The Organisation of Eastern Caribbean States (OECS) Commission should establish a high-level, confidential information clearinghouse among the ministries of health and the port authorities of the Member States of the OECS for the sharing of information on COVID-19, including the identity of persons who have been tested and confirmed to have COVID-19.

We should not have a repeat of the situation that we just had in Saint Lucia with case one, where the individual visited Grenada prior to coming to Saint Lucia, but the Grenadian authorities found out about the COVID-19 confirmation after the CMO in Saint Lucia had informed the local press in Saint Lucia. Given the frequent travel among our countries, confidential information on patients being tested and confirmed should be shared with the CMO and the chief immigration officer in our sister countries in the OECS and CARICOM immediately we find out that the person in question visited other Caribbean countries before coming to Saint Lucia.

The Eastern Caribbean Central Bank (CDB) should work with the banks in the Eastern Caribbean Currency Union (ECCU) to agree on a period during which arrangements will be put in place to provide a cushion to persons who, because of the inevitable economic slowdown, will not be able to meet their loan repayments over the next six to eight months. Banks cannot expect people who are no longer able to earn a living to be able to service their debts with the same regularity as before.

Our diplomatic allies Taiwan and Cuba should also be enlisted to help. Taiwan has done an exemplary job of containing COVID-19 and minimizing the number of deaths from the virus. We need to learn from what they did and solicit their help in strengthening our health and social protocols. Similarly, the government of Cuba has time and again demonstrated the capacity to deal with infectious diseases and to assist its allies in fighting the spread of diseases like Ebola and treating those who fall sick. We should ask our Cuban friends for help.

Finally, as I said earlier, our lives changed yesterday. Every single one of us is now vulnerable. Those of us, like me, with elderly parents or relatives, have to confront the fact that there is an over 15 percent chance that our loved one will die if they contract this disease. This disease, COVID-19, does not care which party you support, at which church you worship, where you live, how much money you make, or how dark or light-skinned you are.
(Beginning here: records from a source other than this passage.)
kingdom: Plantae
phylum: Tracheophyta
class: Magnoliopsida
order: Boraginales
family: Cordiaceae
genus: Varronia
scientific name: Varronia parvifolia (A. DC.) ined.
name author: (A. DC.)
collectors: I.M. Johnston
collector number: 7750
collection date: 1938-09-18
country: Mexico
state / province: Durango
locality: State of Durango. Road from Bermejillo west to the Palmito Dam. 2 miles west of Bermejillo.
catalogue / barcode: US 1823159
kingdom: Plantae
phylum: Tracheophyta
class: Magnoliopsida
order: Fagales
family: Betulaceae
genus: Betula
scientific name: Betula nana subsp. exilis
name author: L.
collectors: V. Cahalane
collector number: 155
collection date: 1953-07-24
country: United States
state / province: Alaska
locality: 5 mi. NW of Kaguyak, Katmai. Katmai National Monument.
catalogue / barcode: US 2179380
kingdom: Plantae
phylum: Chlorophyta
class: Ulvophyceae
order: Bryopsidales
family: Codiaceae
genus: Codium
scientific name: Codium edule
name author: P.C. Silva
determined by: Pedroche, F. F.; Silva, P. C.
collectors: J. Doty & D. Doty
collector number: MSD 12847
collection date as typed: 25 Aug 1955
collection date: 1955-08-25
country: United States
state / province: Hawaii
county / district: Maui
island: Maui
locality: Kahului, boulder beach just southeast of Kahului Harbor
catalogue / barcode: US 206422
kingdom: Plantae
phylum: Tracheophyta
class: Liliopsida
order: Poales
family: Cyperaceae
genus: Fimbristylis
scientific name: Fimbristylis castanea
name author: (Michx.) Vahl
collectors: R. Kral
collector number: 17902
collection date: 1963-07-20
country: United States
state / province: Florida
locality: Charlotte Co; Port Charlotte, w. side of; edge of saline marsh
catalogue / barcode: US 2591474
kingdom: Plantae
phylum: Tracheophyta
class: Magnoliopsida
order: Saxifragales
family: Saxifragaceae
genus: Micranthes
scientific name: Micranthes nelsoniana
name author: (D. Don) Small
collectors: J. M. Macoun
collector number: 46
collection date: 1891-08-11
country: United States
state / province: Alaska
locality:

It will victimize you if it gets into you or your family.

The only thing between us and the devastating impacts we have seen in Wuhan, China and Italy is how well we work together, how efficiently we use all of our resources, how decisive and consistent we are with our decision-making and how faithful we are to the advice that we have been given, particularly with respect to personal hygiene, social distancing and self-isolation.

I hope the government will put all political differences aside and make optimum use of all the human resources on our island to fight this disease. I also hope that the opposition and its supporters will set aside their problems with the administration and pledge to do all within their power to cooperate with the government.

This is not the time for one-upmanship, for scoring political points, for partisanship, or for political bickering. Let us show that we are bigger than all that; and when we can and need to, we can rise above the pettiness of partisan politics and work in the interest of all Saint Lucians. Let us put #SaintLuciaFirst.